1.5 DSA Service Technical Support provides Customer with access to the following:
Support portal and knowledge base – Search for answers and submit Technical Support requests
DocuSign Community - Q&A community staffed by DocuSign employees and power users of DocuSign’s products and services
Online Case Submission and Management – Submit cases online for assistance from DocuSign Support Team
DSA Service Integration Support (DSA Service Integration Tools)
Phone or Email Support - Talk to our DocuSign Support Team for technical DSA Service questions, billing inquiries and account support during Regular Support Hours, and escalated responses via Customer’s DocuSign account manager: 8 hour phone and/or email response.
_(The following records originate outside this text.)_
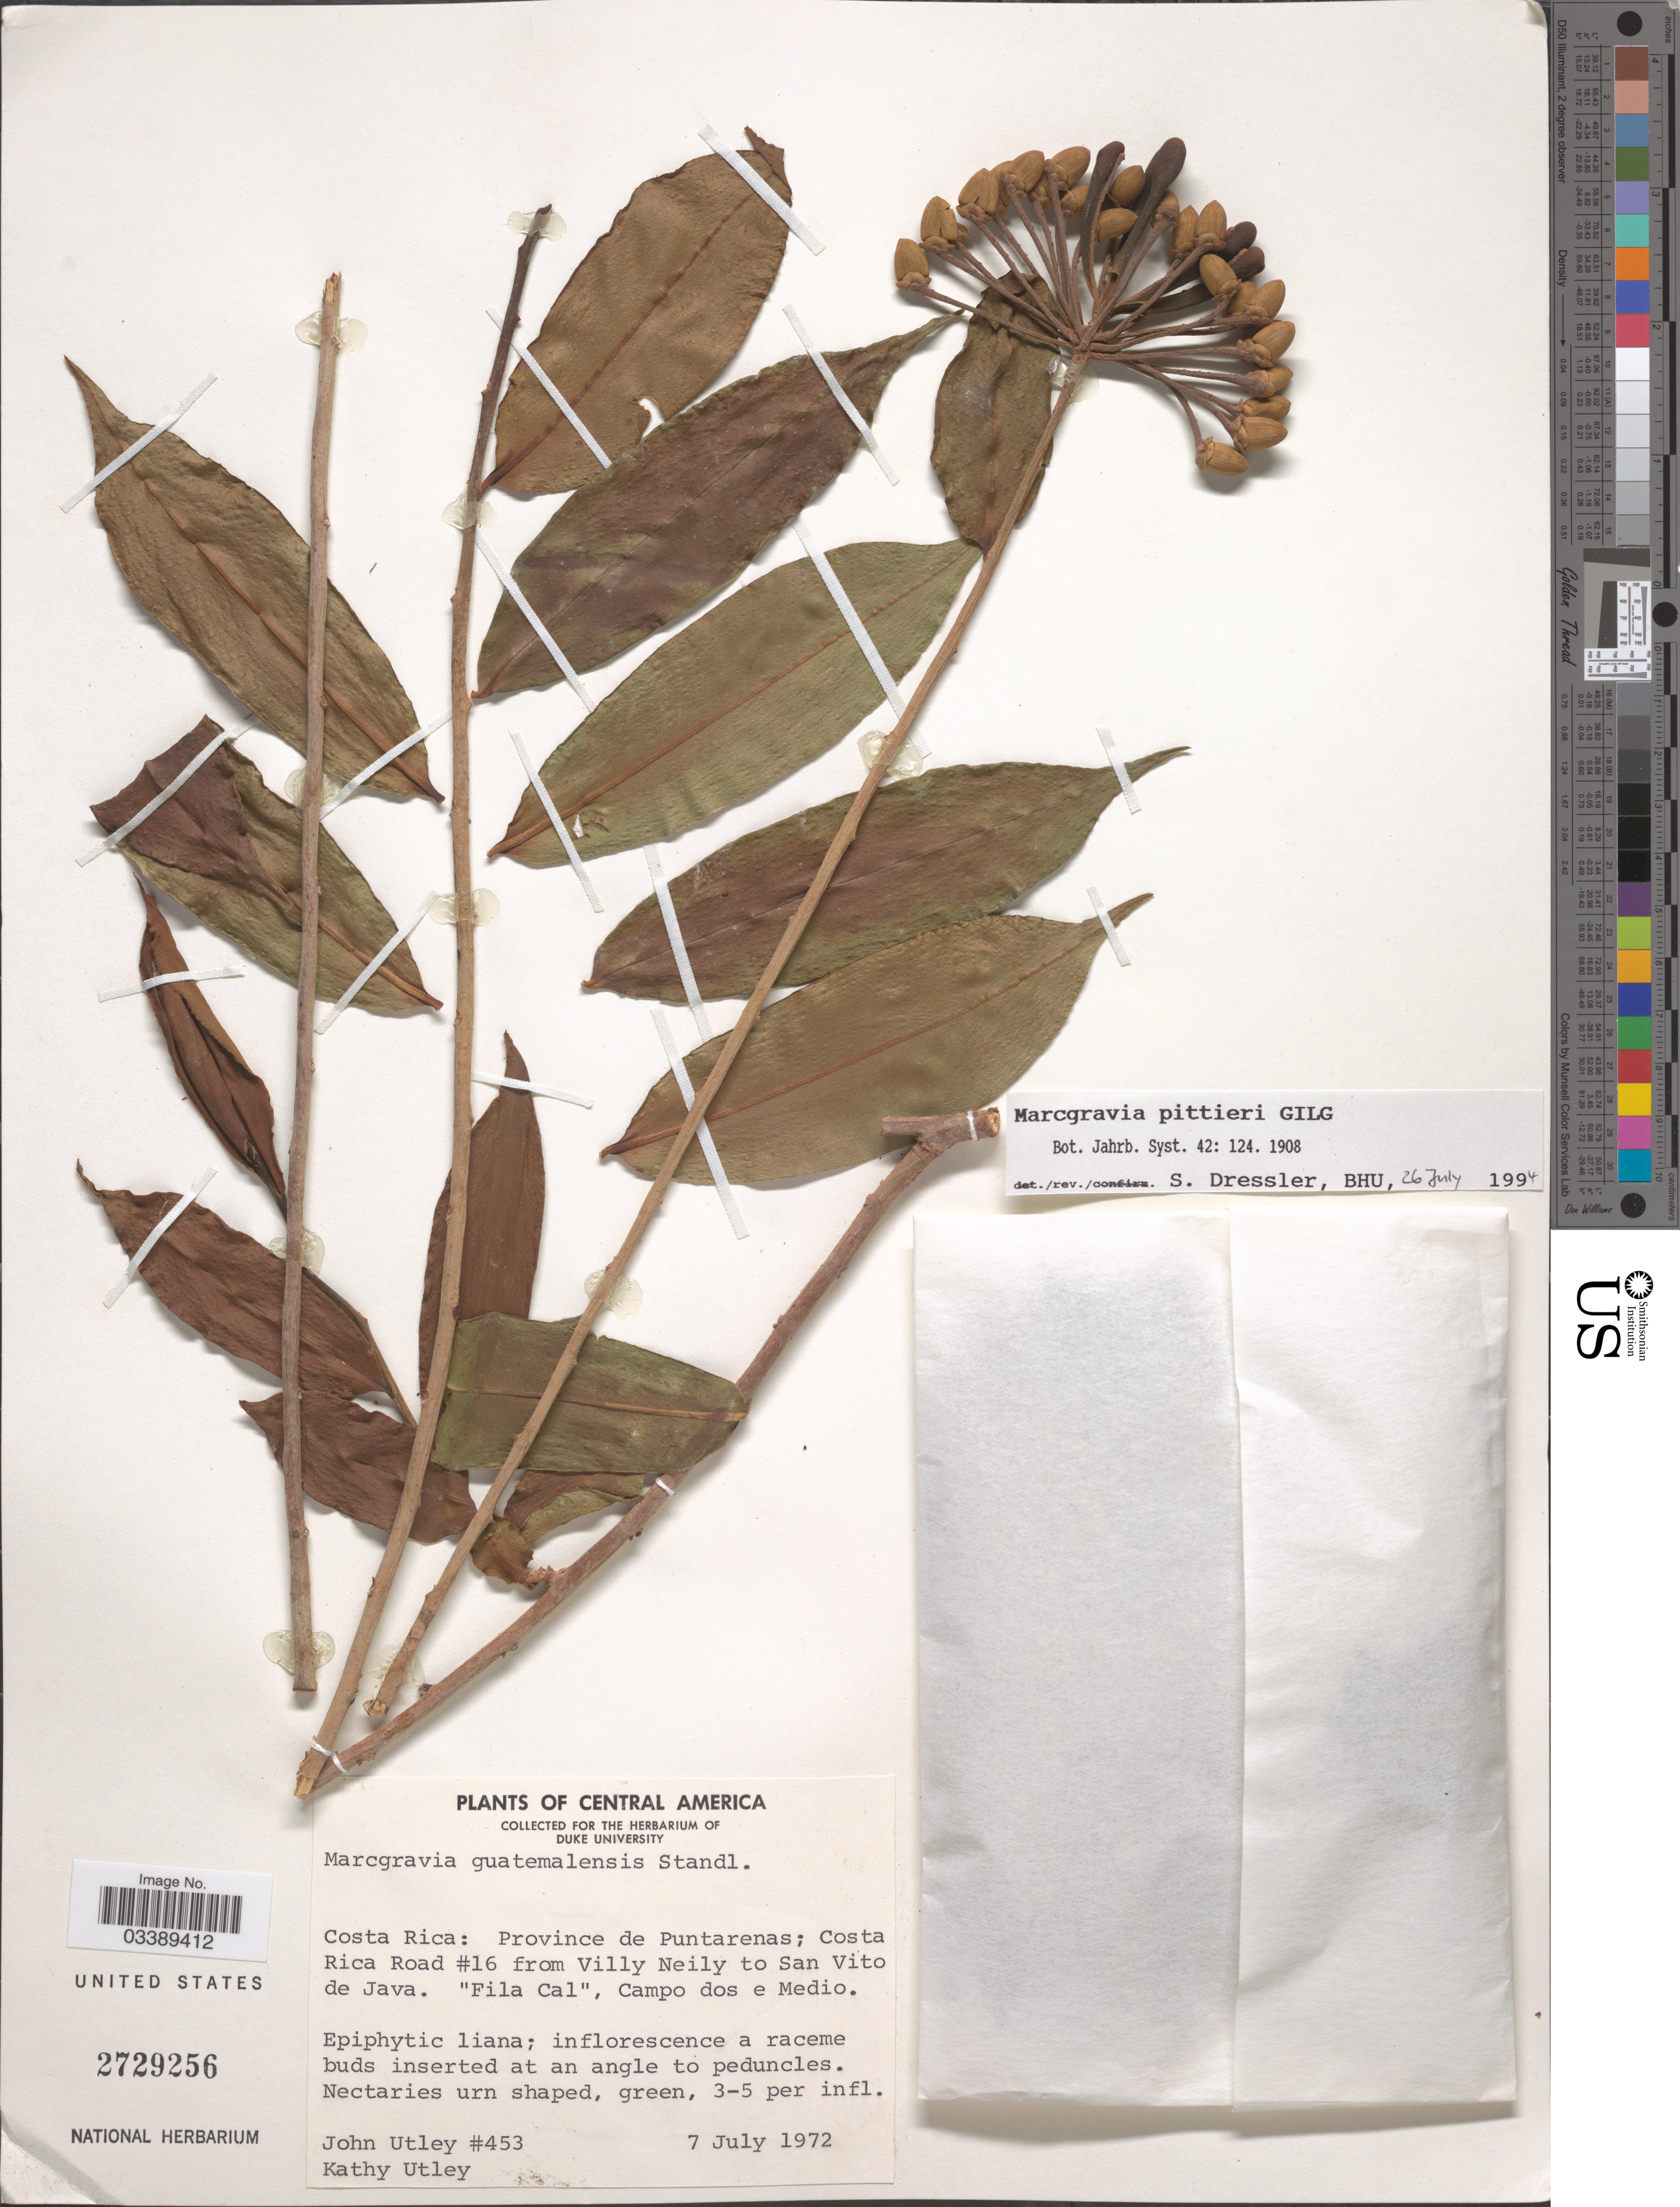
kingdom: Plantae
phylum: Tracheophyta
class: Magnoliopsida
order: Ericales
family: Marcgraviaceae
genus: Marcgravia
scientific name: Marcgravia pittieri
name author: Gilg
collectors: J. F. Utley & K. Burt-Utley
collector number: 453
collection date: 1972-07-07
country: Costa Rica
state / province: Puntarenas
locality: Costa Rica Road #16 from Villy Neily to San Vito de Java. "Fila Cal", Campo dos e Medio.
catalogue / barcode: US 2729256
Escalated Tier 2 Support – If the technical support professional cannot resolve Customer’s issue via phone or email and Customer cannot remedy the issue via the DocuSign Community and support portals, then DocuSign will assign an account manager to escalate the issue to a senior technical advisor as part of standard support escalation process. The senior technical advisor shall respond to Customer within eight (8) hours of receiving the escalated support request. DSA Service Integration Support (DSA Service Integration Tools)
1.6 Upon initial receipt of a support service request via phone or email from Customer, DocuSign will assign an account manager to Customer to provide support through DocuSign’s online case submission and management tools that allows Customer to track questions through resolution.